E come risultato ottiene in un mese, agosto 2017, lo smaltimento e il recupero di 140 tonnellate di abiti usati e 2mila kg di olio vegetale esausto che gli abitanti della città laziale hanno consegnato presso l’isola ecologica, dove è stato attivato il servizio Super Fast, che consente il ritiro, entro 72 ore, di un minimo di 50 kg e un massimo di 2mila per tipologia di materiale, alle migliori condizioni di mercato.

“E’ il segno evidente che l’economia circolare sta dando i suoi primi frutti” dichiara Gian Luca Vorraro, alla guida della startup di Paderno Dugnano (Mi)- di proprietà di Taebioenergy srl- che opera come intermediario autorizzato alla gestione dei rifiuti tramite la prima piattaforma di disintermediazione dei rifiuti prodotti dalle partite Iva e dei materiali destinati a riuso dei privati. “In agosto il Comune di Aprilia ha emanato una delibera con cui ha incaricato Borsinorifiuti.com, in via sperimentale, per un anno, della gestione della vendita alle migliori condizioni di mercato dei rifiuti riciclabili presenti nell’isola ecologica della città. Borsinorifiuti.com,  tramite il sito del Comune, informerà il cittadino su come consegnare i rifiuti a matrice riciclabile che vanno dagli abiti usati agli oli vegetali e lubrificanti, dalle batterie di auto e moto agli accumulatori. Fanno parte della nostra rete di raccolta soltanto aziende iscritte alle ‘White List’ delle Prefetture come previsto dalla legge (06/11/2012, n. 190 e dal D.P.C.M. del 18 aprile 2013 pubblicato in G.U. il 15 luglio 2013 ed entrato in vigore il 14 agosto 2013)”.

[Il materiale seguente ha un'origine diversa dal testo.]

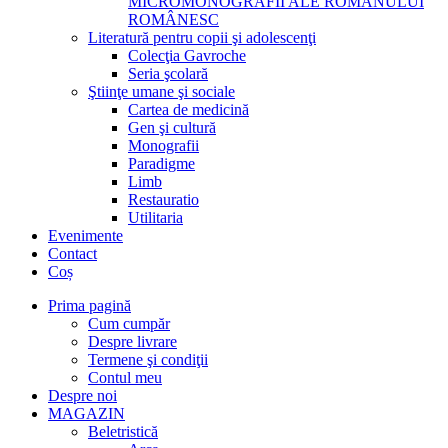
MICROMONOGRAFII ALE ROMANULUI
ROMÂNESC
Literatură pentru copii şi adolescenţi
Colecţia Gavroche
Seria şcolară
Ştiinţe umane şi sociale
Cartea de medicină
Gen şi cultură
Monografii
Paradigme
Limb
Restauratio
Utilitaria
Evenimente
Contact
Coș
Prima pagină
Cum cumpăr
Despre livrare
Termene şi condiţii
Contul meu
Despre noi
MAGAZIN
Beletristică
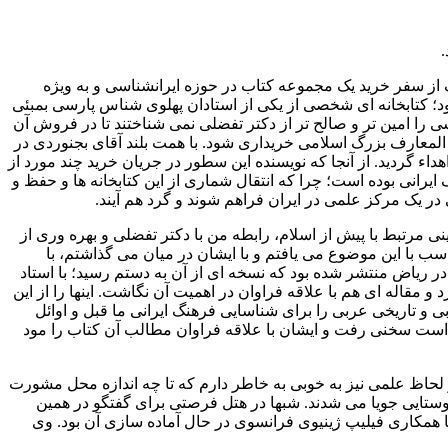
.
م. هدف از سفر خرید یک مجموعه کتاب در حوزه ایرانشناسی و به ویژه
بود؛ کتابخانه ای شخصی از یکی از استادان پهلوی شناس پارسی بمبئی
 را امین تر و صالح تر از دکتر تفضلی نمی شناختند تا در فروش آن
ئره المعارف بزرگ اسلامی خریداری شود. با همت بلند آقای بجنوردی در
اء گردید. از آنجا که نویسنده این سطور در جریان خرید چند مورد از
 ایرانی بوده است؛ چرا که انتقال شماری از این کتابخانه ها و حفظ و
در یک مرکز علمی در ایران فراهم شوند و گرد هم آیند.
ی مرتبط با پیش از اسلام، رابطه من با دکتر تفضلی و بهره وری از
اسب با این موضوع می یافتم و با ایشان در میان می گذاشتم، با
ر ریاض منتشر شده بود که نسخه ای از آن به دستم رسید؛ با استاد
 مقاله ای هم با علاقه فراوان در اهمیت آن نگاشت. اینها را از این
 و تاریخی عربی را برای شناسایی فرهنگ ایرانی ما قبل و اوائل
فته است سخنی رفت و ایشان با علاقه فراوان مطالب آن کتاب را مود
ز لحاظ علمی نیز به خوبی به خاطر دارم که تا چه اندازه محل مشورت
اوستایی جویا می شدند. شبها در هتل فرصتی برای گفتگو در همین
همکاری فیلیپ ژینیوی فرانسوی در حال آماده سازی آن بود. وی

BorsinoRifiuti Aprilia (2)Nata nel giugno 2015 e riconosciuta come startup innovativa pochi mesi dopo (dicembre 2015), BorsinoRifiuti.com ha già intavolato convenzioni con enti pubblici e aziende private, ampliando da 100 a 200 le città servite dai gestori ambientali convenzionati con la piattaforma online. Borsinorifiuti.com è una piazza, “virtuale e reale” per la contrattazione di rifiuti e sottoprodotti, con la quale si può intercettare qualsiasi richiesta legata allo smaltimento proveniente dagli utenti iscritti: privati, aziende, enti pubblici e Gestori Ambientali.

I servizi principali che la piattaforma offre sono tre. Il primo è dedicato a utenti privati che possono vendere i loro prodotti destinati al riuso, consegnandoli direttamente ai Borsino POINT. Carta, cartone, oggetti plastici e metallici, e vestiti usati, in questo modo, vanno direttamente alle aziende che da quei prodotti ricavano nuovi beni.

Il secondo -che è Super Fast, applicato a Latina- è pensato per le piccole e medie aziende che producono piccole quantità di rifiuti, alle quali è permesso di richiedere il ritiro e il relativo smaltimento entro le 72 ore dall’ordine e a costi certi. Attualmente il servizio è attivo in più di 200 città italiane.

La terza soluzione è indirizzata alle aziende che producono grandi quantità di rifiuti e che possono aprire un’asta certificata direttamente sulla piattaforma e trovare il gestore ambientale che offre il rapporto qualità/prezzo più idoneo.

 “Borsinorifiuti  intercetta la necessità di allontanare i rifiuti, controllandone in questo modo la filiera, affinché lo scarto diventi una risorsa e non un problema incombente sull’ambiente.” spiega Vorraro.

 

I fondi raccolti, a fine maggio 2017, con la campagna di equity crowdfunding su CrowdFundMe,saranno impiegati in ricerca e sviluppo, con il potenziamento della piattaforma, del personale, l’implementazione e l’avviamento anche sul territorio- e non soltanto sul web- dei servizi offerti.

 “Dopo Aprilia avvieremo nuove collaborazioni con altre città italiane, soprattutto al sud” afferma Gian Luca Vorraro che non esclude in futuro di ripetere l’esperienza dell’equity crowdfunding, sempre su CrowdFundMe, con l’obiettivo di sviluppare e consolidare in molte più città e regioni del Paese il proprio modello di business.